Three things happened at once. Shane experienced the psychic zing that told him he was in the presence of a shifter. His hand dove for his gun. The lion charged.
In the race between gun and attacking shifter, the lion came in first. It knocked him to the ground and pinned him with its weight. Its paw came down, deliberately, on the wrist of his gun hand. Eyes of green, not lion-yellow, glared murderously into his own. The hot breath that fanned Shane’s face smelled of fried eggs and pancakes.
The lion’s muzzle blurred into a youthful human face, brown-skinned and topped with messy blond hair that almost obscured the green eyes. Now a lithe, muscular but no longer leonine body pinned him to the dirt floor of the tent. The hostility in the shifter’s eyes gleamed unabated as he leaned in close to Shane’s face. “I know what you are,” he snarled, in a voice like the growl of a predator. “Hunter.”
“Not quite. But thanks for showing me what you are,” Shane said, and punched him. Lions posed a problem, but humans he could handle. The man lost his balance, just enough for Shane to throw him off. He delivered a kick to the shifter’s midsection that landed him on his naked ass with the breath knocked out of him. Before he could think to switch back to lion, Shane regained his feet and aimed his gun at him.
The tiger roared and circled in its cage. The lioness raised her head and blinked at them. Neither of them changed into anything else. Shane risked a quick scan. No zing. “Are you the only one?” he asked the lion-man.
Shane studied him. He’d taken the shifter for a kid at first, but at second look put his age at mid-twenties, not much younger than himself. That fit the profile. Shifters who went rogue were usually the young ones, feeling their power, and the older ones, feeling helpless as that power waned. This wouldn’t be the first big cat he’d had to put down in order to save human lives.
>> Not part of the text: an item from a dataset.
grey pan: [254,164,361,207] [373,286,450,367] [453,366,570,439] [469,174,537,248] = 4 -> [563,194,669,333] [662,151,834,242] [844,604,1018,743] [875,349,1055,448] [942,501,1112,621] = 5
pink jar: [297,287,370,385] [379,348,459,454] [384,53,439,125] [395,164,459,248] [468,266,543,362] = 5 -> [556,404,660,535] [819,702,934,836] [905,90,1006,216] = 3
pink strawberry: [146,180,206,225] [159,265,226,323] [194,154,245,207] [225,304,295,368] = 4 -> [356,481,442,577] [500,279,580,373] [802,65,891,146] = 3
Pity. As a lion he’d been magnificent, all supple muscle with a thick blond mane. In human form he was just as beautiful, practically vibrating with passion and power. Instead of shooting, Shane took a moment to savor that beauty, and regret the need to end it. Such a waste.
Those eyes burned at him. He found himself groping for some excuse not to put that fire out. Of course. There were other shifters here. What if this one wasn’t the killer he hunted?
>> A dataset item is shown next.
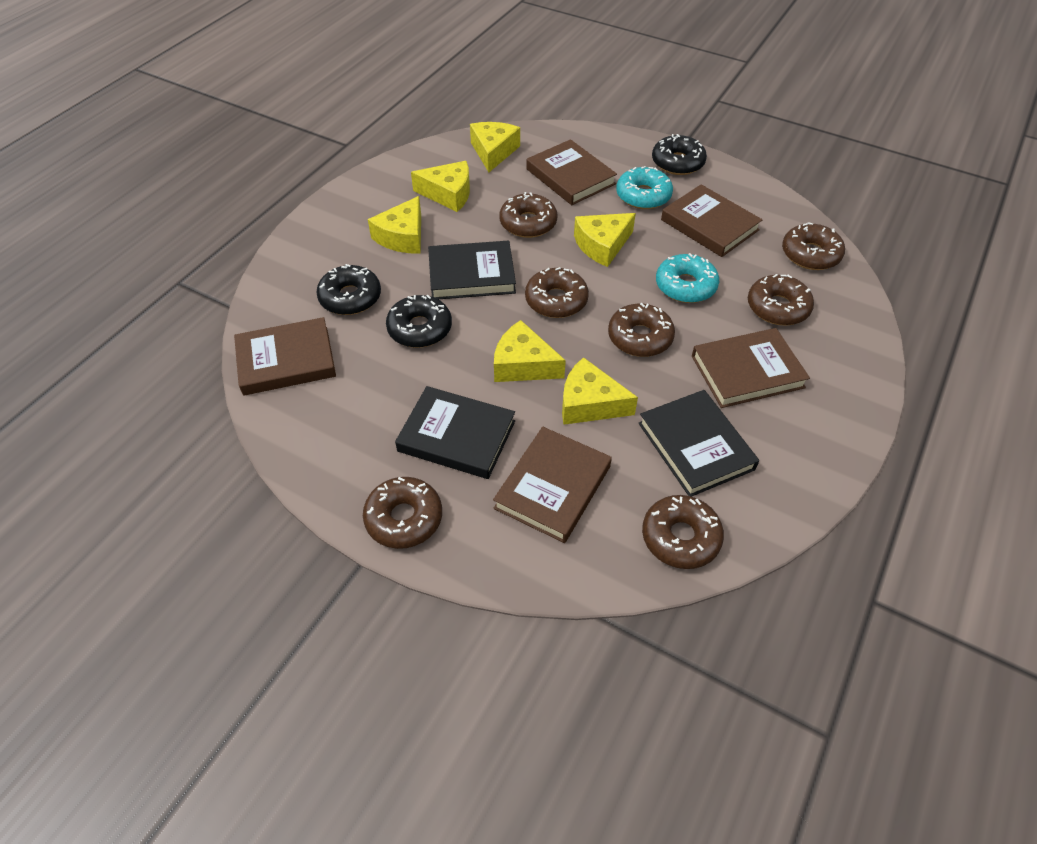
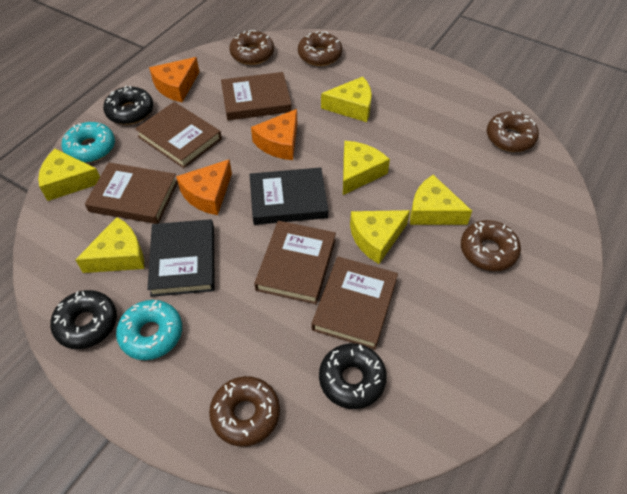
black book: [395,386,515,479] [428,241,516,299] [639,390,759,497] = 3 -> [147,219,215,297] [250,168,328,225] = 2
brown donut: [363,477,442,549] [499,192,557,238] [525,267,589,318] [608,303,675,357] [642,495,724,569] [748,274,814,325] [782,222,845,270] = 7 -> [209,376,280,447] [229,30,274,65] [298,32,342,66] [461,220,521,271] [487,111,539,152] = 5
orange cheese: none = 0 -> [149,57,199,102] [176,159,232,215] [251,109,297,160] = 3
“You get three seconds,” he barked at the lion. “How many other shifters are hiding here?”
Just shoot him already, practicality demanded. And still he couldn’t bring himself to pull the trigger.
Just in time he spotted the telltale bunch of muscles in the lion-man’s thighs and knew he was preparing for a suicidal charge. No choice now. Shane took reluctant aim at that broad, naked chest.